In the mid-20th century, mechanization replaced many of the African American farm laborers. Fleeing poverty and racial discrimination, many of Mississippi’s African Americans, including those in Clarksdale, migrated north to cities like Chicago and St. Louis. This was part of the Great Migration of African Americans that took place between 1916 and 1970. Throughout the 20th century, Clarksdale and the events therein became important to the civil rights movement. Several high-profile lynchings took place in the town. Prominent civil rights activist Martin Luther King Jr. visited the town in 1958 and 1962. In 1960, a local pharmacist named Aaron Henry became the state president for the National Association for the Advancement of Colored People (NAACP). Later on, he organized a boycott of businesses in Clarksdale that lasted two years. In 2013, Clarksdale made national headlines when a mayoral candidate was murdered in what many suspected was a hate crime due to the fact that he was openly gay.

Attractions In Clarksdale 

Delta Blues Museum

Clarksdale
Entrance to the Delta Blues Museum in Clarksdale. Caption Editorial credit: jmanaugh3 / Shutterstock.com

Clarksdale has long been heralded as the birthplace of the Blues.
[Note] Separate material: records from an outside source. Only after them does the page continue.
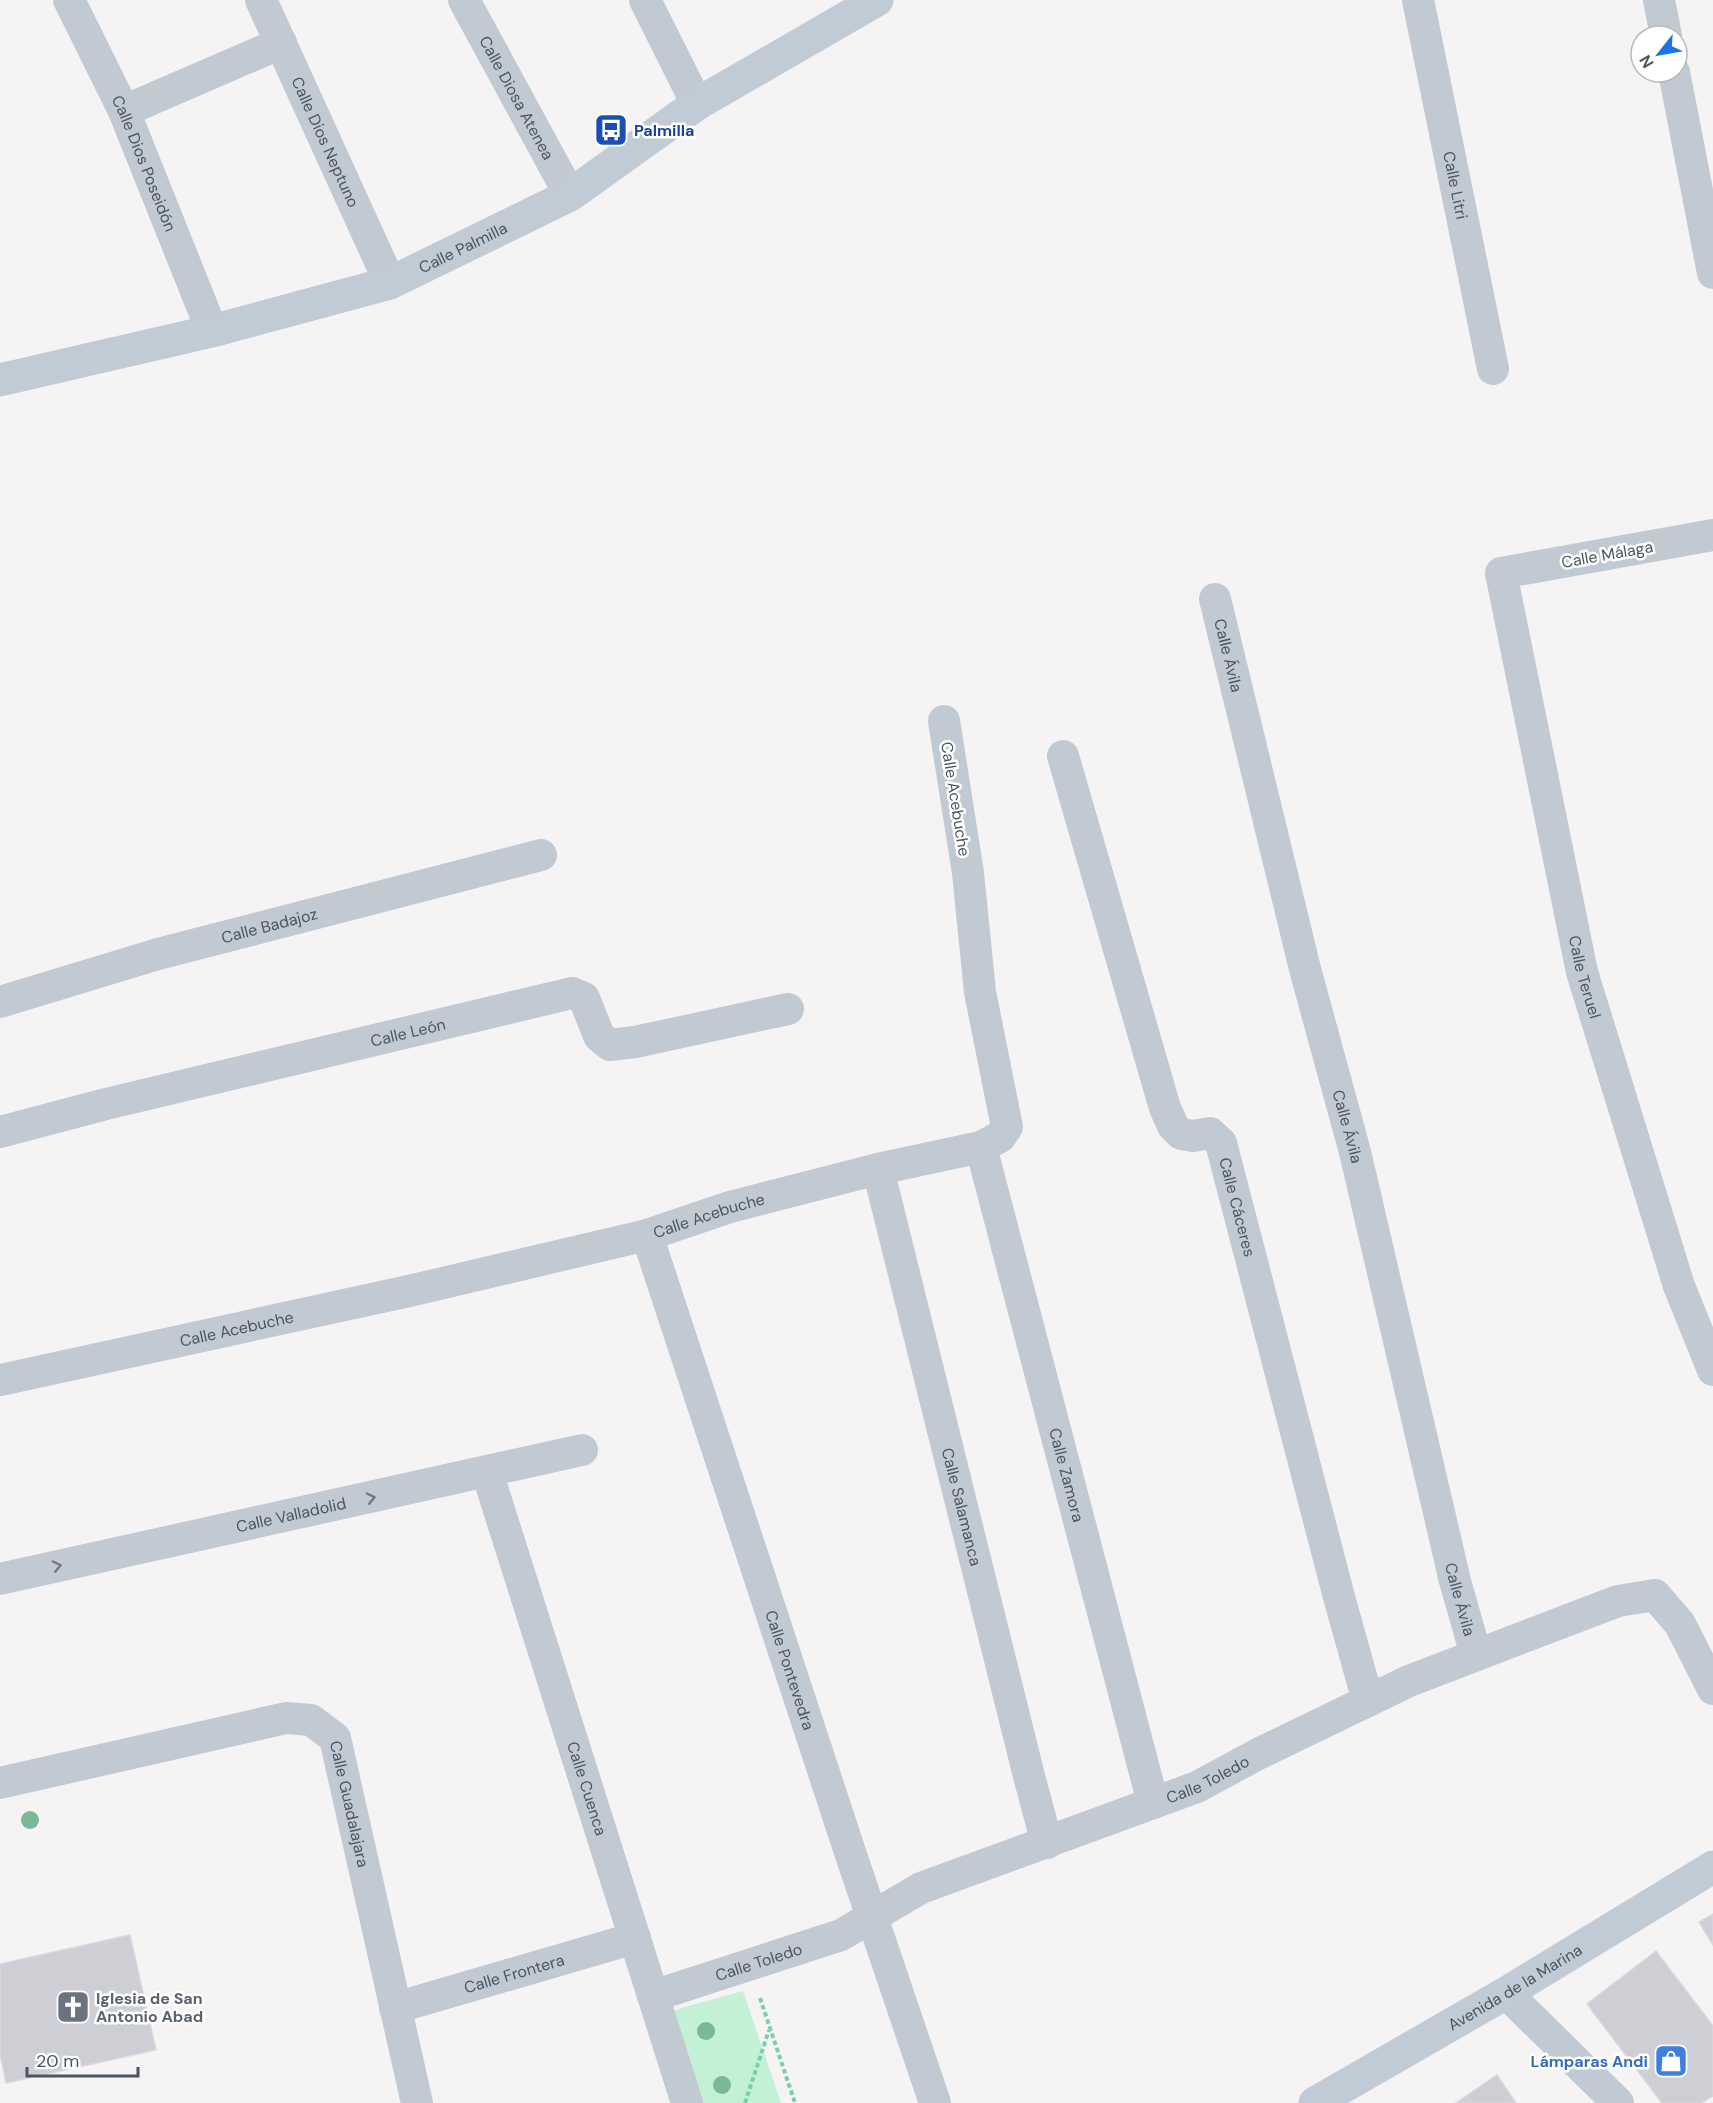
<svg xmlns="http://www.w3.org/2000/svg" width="1713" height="2103" font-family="'DM Sans',sans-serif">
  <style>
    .green { fill: #c3f1d5 }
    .building { fill: #cdcfd5; stroke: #d7d9de; stroke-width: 1.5 }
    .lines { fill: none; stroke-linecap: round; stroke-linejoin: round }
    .path { stroke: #7ad0a6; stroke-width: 4; stroke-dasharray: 4.5 3; stroke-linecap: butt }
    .street { stroke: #c1cad2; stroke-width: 32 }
    .secondary { stroke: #c1cbd6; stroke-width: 33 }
    .tree { fill: #7bb799 }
    .oneway { stroke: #6e7983 }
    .labels { text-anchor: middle; stroke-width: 5; stroke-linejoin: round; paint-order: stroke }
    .street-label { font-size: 16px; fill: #4a5661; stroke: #fff }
    .transit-label { font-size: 16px; font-weight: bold; fill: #164399; stroke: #fff; text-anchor: start }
    .worship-label { font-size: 16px; font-weight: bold; fill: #5b616d; stroke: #fff; text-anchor: start }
    .shop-label { font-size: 16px; font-weight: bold; fill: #366cbe; stroke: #fff; text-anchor: end }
  </style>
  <rect width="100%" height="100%" fill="#f5f3f3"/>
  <polygon class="green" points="743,1991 781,2103 702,2103 671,2011"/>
  <g class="building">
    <polygon points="1713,1914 1713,1945 1699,1922"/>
    <polygon points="130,1935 156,2050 6,2083 0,2054 0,1964"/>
    <polygon points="1656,1951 1713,2026 1713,2096 1701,2103 1662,2103 1587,2004"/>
    <polygon points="1497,2075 1516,2103 1456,2103"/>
  </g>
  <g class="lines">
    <g class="path">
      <polyline points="760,1998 795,2103"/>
      <polyline points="745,2103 769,2030"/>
    </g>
    <g class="street">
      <path id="s1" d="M69,0L124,111L212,331"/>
      <path id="s2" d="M261,0L390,283"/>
      <path id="s3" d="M464,0L570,195"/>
      <polyline points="645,0 697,104"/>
      <path id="s4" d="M1418,0L1493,369"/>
      <polyline points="1659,0 1666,36"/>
      <polyline points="1674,72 1713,273"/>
      <polyline points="124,111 281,43"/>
      <path id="s5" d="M1713,535L1501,573L1582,972L1679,1286L1713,1370"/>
      <path id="s6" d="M1215,599L1305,969L1355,1152L1455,1581L1476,1655"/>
      <path id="s7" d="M1063,756L1165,1108L1173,1126L1181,1134L1193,1136L1210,1133L1221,1143L1339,1597L1368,1701"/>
      <path id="s8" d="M0,1002L158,954L541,855"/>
      <path id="s9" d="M0,1132L106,1104L572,993L584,998L599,1036L610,1045L635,1042L788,1009"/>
      <path id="s10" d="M981,1147L1153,1803"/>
      <path id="s11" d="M878,1169L1030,1780L1047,1843"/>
      <path id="s12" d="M647,1235L851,1855L935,2103"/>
      <path id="s13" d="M0,1380L409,1291L647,1235L730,1207L878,1169L981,1147L1000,1137L1007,1127L980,992L968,873L944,721"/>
      <path id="s14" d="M487,1472L687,2103"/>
      <path id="s15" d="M0,1579L582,1450"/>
      <path id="s16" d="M0,1783L286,1718L311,1720L335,1738L417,2103"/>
      <polyline points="1506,1993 1618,2103"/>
      <path id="s17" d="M653,1996L841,1935L921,1888L1197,1787L1258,1754L1409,1681L1618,1601L1655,1595L1680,1624L1713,1689"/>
      <path id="s18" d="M395,2008L635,1938"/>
    </g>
    <g class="secondary">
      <path id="s19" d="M0,380L212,331L390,283L570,195L697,104L877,0"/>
      <path id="s20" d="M1315,2103L1506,1993L1713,1867"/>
    </g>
  </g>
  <g class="tree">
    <circle cx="30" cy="1820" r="9"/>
    <circle cx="706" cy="2031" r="9"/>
    <circle cx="722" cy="2085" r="9"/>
  </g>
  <defs><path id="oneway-chevron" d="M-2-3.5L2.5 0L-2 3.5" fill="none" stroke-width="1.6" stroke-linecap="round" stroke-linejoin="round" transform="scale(1.5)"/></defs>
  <g class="oneway">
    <use href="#oneway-chevron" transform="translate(371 1498) rotate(-12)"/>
    <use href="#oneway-chevron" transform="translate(57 1566) rotate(-12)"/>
  </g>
  <defs>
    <symbol id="bus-square" viewBox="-11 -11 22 22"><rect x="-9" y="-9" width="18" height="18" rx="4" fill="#1a4fb4" stroke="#fff"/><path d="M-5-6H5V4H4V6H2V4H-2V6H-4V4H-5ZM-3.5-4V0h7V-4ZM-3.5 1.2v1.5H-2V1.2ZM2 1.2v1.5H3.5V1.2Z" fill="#fff"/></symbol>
    <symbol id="church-square" viewBox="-11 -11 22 22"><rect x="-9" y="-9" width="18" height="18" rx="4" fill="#6b7280" stroke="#fff"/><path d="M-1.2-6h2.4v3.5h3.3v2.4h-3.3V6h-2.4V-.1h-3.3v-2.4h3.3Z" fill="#fff"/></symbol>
    <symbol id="shop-square" viewBox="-11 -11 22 22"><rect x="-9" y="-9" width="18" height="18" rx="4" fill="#3f7fe0" stroke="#fff"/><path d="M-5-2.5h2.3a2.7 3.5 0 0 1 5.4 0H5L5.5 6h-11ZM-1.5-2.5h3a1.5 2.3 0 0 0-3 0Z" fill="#fff"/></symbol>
  </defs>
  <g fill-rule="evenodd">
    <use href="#bus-square" x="592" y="111" width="38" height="38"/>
    <use href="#church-square" x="54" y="1988" width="38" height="38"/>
    <use href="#shop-square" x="1652" y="2042" width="38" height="38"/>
  </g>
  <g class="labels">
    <g class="street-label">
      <text dy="6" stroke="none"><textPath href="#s3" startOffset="111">Calle Diosa Atenea</textPath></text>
      <text dy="6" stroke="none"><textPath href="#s2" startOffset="156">Calle Dios Neptuno</textPath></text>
      <text dy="6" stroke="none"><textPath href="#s1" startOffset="180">Calle Dios Poseidón</textPath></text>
      <text dy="6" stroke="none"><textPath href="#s4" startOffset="189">Calle Litri</textPath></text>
      <text dy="6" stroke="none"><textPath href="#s19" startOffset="483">Calle Palmilla</textPath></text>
      <text transform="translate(1607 554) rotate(-10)" y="6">Calle Málaga</text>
      <text dy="6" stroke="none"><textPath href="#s6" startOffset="58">Calle Ávila</textPath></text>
      <text transform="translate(956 799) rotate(81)" y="6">Calle Acebuche</text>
      <text dy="6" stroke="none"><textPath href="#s8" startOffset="280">Calle Badajoz</textPath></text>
      <text dy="6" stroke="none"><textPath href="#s5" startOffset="628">Calle Teruel</textPath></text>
      <text dy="6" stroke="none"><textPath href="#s9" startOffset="420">Calle León</textPath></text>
      <text dy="6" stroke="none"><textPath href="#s6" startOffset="544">Calle Ávila</textPath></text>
      <text dy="6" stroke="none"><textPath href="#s7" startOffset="508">Calle Cáceres</textPath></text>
      <text dy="6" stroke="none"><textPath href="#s13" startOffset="728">Calle Acebuche</textPath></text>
      <text dy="6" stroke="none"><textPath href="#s13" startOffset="242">Calle Acebuche</textPath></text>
      <text dy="6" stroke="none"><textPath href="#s10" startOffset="339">Calle Zamora</textPath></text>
      <text dy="6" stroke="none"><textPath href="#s11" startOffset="348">Calle Salamanca</textPath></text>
      <text dy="6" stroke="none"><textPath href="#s15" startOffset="298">Calle Valladolid</textPath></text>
      <text dy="6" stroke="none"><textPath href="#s6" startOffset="1030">Calle Ávila</textPath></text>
      <text dy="6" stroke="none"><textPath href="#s12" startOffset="458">Calle Pontevedra</textPath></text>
      <text dy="6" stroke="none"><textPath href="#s17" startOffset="597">Calle Toledo</textPath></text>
      <text dy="6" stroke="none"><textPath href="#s14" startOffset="332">Calle Cuenca</textPath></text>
      <text dy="6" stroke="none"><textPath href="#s16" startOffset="416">Calle Guadalajara</textPath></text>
      <text dy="6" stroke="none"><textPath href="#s17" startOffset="111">Calle Toledo</textPath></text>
      <text dy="6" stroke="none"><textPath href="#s18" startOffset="124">Calle Frontera</textPath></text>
      <text dy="6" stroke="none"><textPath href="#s20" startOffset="231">Avenida de la Marina</textPath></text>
    </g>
    <g class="transit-label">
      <text x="634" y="136">Palmilla</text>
    </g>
    <g class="worship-label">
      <text x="96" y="2004">Iglesia de San<tspan x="96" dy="18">Antonio Abad</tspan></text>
    </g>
    <g class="shop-label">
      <text x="1648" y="2067">Lámparas Andi</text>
    </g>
  </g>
  <g transform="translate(1659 54) rotate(239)"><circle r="28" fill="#ffffff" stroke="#b7bbc0" stroke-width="1.5"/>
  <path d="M0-4.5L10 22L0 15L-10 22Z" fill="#1a73e8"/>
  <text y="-9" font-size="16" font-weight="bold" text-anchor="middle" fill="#4a5661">N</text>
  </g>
  <path d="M27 2067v9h111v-9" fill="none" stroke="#4a5661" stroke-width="3"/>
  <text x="36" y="2067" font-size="18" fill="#4a5661" stroke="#ffffff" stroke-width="4.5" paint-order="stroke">20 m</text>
</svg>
The history of this musical tradition, which dates back to the 1920s, is showcased in a museum known as the Delta Blues Museum. Located at the intersection of Highways 61 and 49, a location nicknamed “The Crossroads”, the museum was established in 1979, and is Mississippi’s oldest music museum. Since 1999, the museum has been housed in the historic Clarksdale freight depot, which was built in 1918, and is itself designated a Mississippi Landmark Property. 

Other Clarksdale Attractions

Clarksdale is home to several other museums and galleries, including “Tennessee” Williams Museum, which chronicles the life of famous playwright, Tom “Tennessee” Williams. There is also the North Delta Museum, which features artifacts related to the history of the Mississippi Delta region. Other notable establishments include the Cat Head Delta Blues & Folklore Inc., Hambone Art & Music, the Crossroads Cultural Center, and the Carnegie Public Library.

Clarksdale music
Multi-guitarist bluesman Justin Johnson plays his cigar-box guitar at Ground Zero Blues Club in Clarksdale, during The Caravan Clarksdale Blues Festival 2015. Editorial credit: Pierre Jean Durieu / Shutterstock.com

Clarksdale is also home to several music venues that are primarily dedicated to carrying on the town’s famous musical legacy. These include the Bluesberry Café, Hooker Grocer & Eatery, Red’s, the New Roxy, Levon’s Bar & Grill, the Ground Zero Blues Club, Delta Blues Alley Café, and the Bad Apple Blues Club.

Some places in Clarksdale are marked on certain “trails”, each of which is dedicated to showcasing a certain topic in the history of Mississippi. There is the Mississippi Blues Trail, which is, of course, dedicated to the history of the Blues, as well as the Mississippi Freedom Trail, which takes visitors on a journey through the history of the civil rights movement in the state. Other trails with markers in Clarksdale include the Mound Trail, the Country Music Trail, and the Writers Trail.